Plain-text document sources
▼

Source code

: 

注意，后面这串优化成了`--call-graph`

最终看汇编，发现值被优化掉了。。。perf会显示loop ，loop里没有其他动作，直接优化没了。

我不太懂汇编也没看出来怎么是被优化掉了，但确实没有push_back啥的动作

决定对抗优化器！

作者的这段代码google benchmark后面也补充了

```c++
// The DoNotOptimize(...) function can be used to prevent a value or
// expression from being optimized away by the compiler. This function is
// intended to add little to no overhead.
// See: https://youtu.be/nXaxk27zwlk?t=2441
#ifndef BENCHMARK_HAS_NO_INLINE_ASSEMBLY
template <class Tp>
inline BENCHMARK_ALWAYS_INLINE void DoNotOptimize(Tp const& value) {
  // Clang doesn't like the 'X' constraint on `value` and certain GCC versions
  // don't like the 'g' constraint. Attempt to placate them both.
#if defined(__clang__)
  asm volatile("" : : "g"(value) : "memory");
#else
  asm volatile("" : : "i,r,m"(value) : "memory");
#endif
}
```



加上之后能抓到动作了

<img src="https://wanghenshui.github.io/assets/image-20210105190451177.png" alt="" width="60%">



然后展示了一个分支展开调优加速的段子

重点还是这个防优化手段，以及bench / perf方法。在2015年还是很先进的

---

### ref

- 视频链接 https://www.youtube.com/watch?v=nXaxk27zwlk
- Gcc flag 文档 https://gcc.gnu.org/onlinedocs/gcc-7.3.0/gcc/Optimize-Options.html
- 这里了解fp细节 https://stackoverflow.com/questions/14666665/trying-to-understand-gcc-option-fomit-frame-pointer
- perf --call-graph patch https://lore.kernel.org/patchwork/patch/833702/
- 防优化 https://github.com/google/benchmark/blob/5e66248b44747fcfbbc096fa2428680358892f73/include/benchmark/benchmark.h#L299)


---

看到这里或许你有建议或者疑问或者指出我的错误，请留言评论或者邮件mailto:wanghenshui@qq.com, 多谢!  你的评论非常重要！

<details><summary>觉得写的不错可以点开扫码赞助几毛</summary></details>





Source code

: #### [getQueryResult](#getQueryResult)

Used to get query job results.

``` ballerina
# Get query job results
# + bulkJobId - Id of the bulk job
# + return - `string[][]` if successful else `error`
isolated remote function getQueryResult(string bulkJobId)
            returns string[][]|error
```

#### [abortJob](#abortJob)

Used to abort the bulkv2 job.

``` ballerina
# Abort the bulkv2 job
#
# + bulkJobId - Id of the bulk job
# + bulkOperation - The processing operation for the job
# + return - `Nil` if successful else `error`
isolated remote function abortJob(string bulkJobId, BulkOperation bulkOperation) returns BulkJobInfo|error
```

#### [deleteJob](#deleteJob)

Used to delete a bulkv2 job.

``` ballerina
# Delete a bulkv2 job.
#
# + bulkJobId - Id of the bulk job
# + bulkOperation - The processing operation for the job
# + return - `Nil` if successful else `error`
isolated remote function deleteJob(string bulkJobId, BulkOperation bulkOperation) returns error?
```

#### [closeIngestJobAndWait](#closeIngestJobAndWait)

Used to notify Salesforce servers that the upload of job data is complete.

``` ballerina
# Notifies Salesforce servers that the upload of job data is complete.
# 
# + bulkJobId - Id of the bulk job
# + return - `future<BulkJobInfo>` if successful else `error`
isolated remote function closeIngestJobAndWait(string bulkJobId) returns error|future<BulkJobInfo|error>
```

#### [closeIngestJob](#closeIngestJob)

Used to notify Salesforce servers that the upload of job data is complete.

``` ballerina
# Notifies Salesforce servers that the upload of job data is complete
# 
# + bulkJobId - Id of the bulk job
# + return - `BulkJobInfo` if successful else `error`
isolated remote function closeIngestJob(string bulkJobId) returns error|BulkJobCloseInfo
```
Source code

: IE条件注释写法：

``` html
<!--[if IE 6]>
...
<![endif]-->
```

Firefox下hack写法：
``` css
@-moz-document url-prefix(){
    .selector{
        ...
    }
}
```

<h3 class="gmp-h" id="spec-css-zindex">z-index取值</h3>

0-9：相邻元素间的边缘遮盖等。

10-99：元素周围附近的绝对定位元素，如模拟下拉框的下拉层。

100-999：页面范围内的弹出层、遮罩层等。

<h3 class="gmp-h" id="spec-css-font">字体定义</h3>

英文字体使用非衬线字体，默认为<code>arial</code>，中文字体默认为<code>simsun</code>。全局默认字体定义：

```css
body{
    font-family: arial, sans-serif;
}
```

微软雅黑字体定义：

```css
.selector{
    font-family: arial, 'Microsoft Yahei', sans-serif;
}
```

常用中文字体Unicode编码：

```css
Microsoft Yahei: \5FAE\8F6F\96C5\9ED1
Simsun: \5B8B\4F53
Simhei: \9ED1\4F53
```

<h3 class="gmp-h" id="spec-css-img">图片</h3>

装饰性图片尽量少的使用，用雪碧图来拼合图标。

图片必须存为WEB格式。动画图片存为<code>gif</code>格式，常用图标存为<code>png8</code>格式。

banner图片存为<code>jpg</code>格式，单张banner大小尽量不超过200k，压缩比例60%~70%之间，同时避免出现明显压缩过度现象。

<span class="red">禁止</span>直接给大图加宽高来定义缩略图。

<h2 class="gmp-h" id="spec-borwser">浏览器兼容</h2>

▲

Every record above must be repeated word for word.

Task response
Source code

: 

注意，后面这串优化成了`--call-graph`

最终看汇编，发现值被优化掉了。。。perf会显示loop ，loop里没有其他动作，直接优化没了。

我不太懂汇编也没看出来怎么是被优化掉了，但确实没有push_back啥的动作

决定对抗优化器！

作者的这段代码google benchmark后面也补充了

```c++
// The DoNotOptimize(...) function can be used to prevent a value or
// expression from being optimized away by the compiler. This function is
// intended to add little to no overhead.
// See: https://youtu.be/nXaxk27zwlk?t=2441
#ifndef BENCHMARK_HAS_NO_INLINE_ASSEMBLY
template <class Tp>
inline BENCHMARK_ALWAYS_INLINE void DoNotOptimize(Tp const& value) {
  // Clang doesn't like the 'X' constraint on `value` and certain GCC versions
  // don't like the 'g' constraint. Attempt to placate them both.
#if defined(__clang__)
  asm volatile("" : : "g"(value) : "memory");
#else
  asm volatile("" : : "i,r,m"(value) : "memory");
#endif
}
```



加上之后能抓到动作了

<img src="https://wanghenshui.github.io/assets/image-20210105190451177.png" alt="" width="60%">



然后展示了一个分支展开调优加速的段子

重点还是这个防优化手段，以及bench / perf方法。在2015年还是很先进的

---

### ref

- 视频链接 https://www.youtube.com/watch?v=nXaxk27zwlk
- Gcc flag 文档 https://gcc.gnu.org/onlinedocs/gcc-7.3.0/gcc/Optimize-Options.html
- 这里了解fp细节 https://stackoverflow.com/questions/14666665/trying-to-understand-gcc-option-fomit-frame-pointer
- perf --call-graph patch https://lore.kernel.org/patchwork/patch/833702/
- 防优化 https://github.com/google/benchmark/blob/5e66248b44747fcfbbc096fa2428680358892f73/include/benchmark/benchmark.h#L299)


---

看到这里或许你有建议或者疑问或者指出我的错误，请留言评论或者邮件mailto:wanghenshui@qq.com, 多谢!  你的评论非常重要！

<details><summary>觉得写的不错可以点开扫码赞助几毛</summary></details>





Source code

: #### [getQueryResult](#getQueryResult)

Used to get query job results.

``` ballerina
# Get query job results
# + bulkJobId - Id of the bulk job
# + return - `string[][]` if successful else `error`
isolated remote function getQueryResult(string bulkJobId)
            returns string[][]|error
```

#### [abortJob](#abortJob)

Used to abort the bulkv2 job.

``` ballerina
# Abort the bulkv2 job
#
# + bulkJobId - Id of the bulk job
# + bulkOperation - The processing operation for the job
# + return - `Nil` if successful else `error`
isolated remote function abortJob(string bulkJobId, BulkOperation bulkOperation) returns BulkJobInfo|error
```

#### [deleteJob](#deleteJob)

Used to delete a bulkv2 job.

``` ballerina
# Delete a bulkv2 job.
#
# + bulkJobId - Id of the bulk job
# + bulkOperation - The processing operation for the job
# + return - `Nil` if successful else `error`
isolated remote function deleteJob(string bulkJobId, BulkOperation bulkOperation) returns error?
```

#### [closeIngestJobAndWait](#closeIngestJobAndWait)

Used to notify Salesforce servers that the upload of job data is complete.

``` ballerina
# Notifies Salesforce servers that the upload of job data is complete.
# 
# + bulkJobId - Id of the bulk job
# + return - `future<BulkJobInfo>` if successful else `error`
isolated remote function closeIngestJobAndWait(string bulkJobId) returns error|future<BulkJobInfo|error>
```

#### [closeIngestJob](#closeIngestJob)

Used to notify Salesforce servers that the upload of job data is complete.

``` ballerina
# Notifies Salesforce servers that the upload of job data is complete
# 
# + bulkJobId - Id of the bulk job
# + return - `BulkJobInfo` if successful else `error`
isolated remote function closeIngestJob(string bulkJobId) returns error|BulkJobCloseInfo
```
Source code

: IE条件注释写法：

``` html
<!--[if IE 6]>
...
<![endif]-->
```

Firefox下hack写法：
``` css
@-moz-document url-prefix(){
    .selector{
        ...
    }
}
```

<h3 class="gmp-h" id="spec-css-zindex">z-index取值</h3>

0-9：相邻元素间的边缘遮盖等。

10-99：元素周围附近的绝对定位元素，如模拟下拉框的下拉层。

100-999：页面范围内的弹出层、遮罩层等。

<h3 class="gmp-h" id="spec-css-font">字体定义</h3>

英文字体使用非衬线字体，默认为<code>arial</code>，中文字体默认为<code>simsun</code>。全局默认字体定义：

```css
body{
    font-family: arial, sans-serif;
}
```

微软雅黑字体定义：

```css
.selector{
    font-family: arial, 'Microsoft Yahei', sans-serif;
}
```

常用中文字体Unicode编码：

```css
Microsoft Yahei: \5FAE\8F6F\96C5\9ED1
Simsun: \5B8B\4F53
Simhei: \9ED1\4F53
```

<h3 class="gmp-h" id="spec-css-img">图片</h3>

装饰性图片尽量少的使用，用雪碧图来拼合图标。

图片必须存为WEB格式。动画图片存为<code>gif</code>格式，常用图标存为<code>png8</code>格式。

banner图片存为<code>jpg</code>格式，单张banner大小尽量不超过200k，压缩比例60%~70%之间，同时避免出现明显压缩过度现象。

<span class="red">禁止</span>直接给大图加宽高来定义缩略图。

<h2 class="gmp-h" id="spec-borwser">浏览器兼容</h2>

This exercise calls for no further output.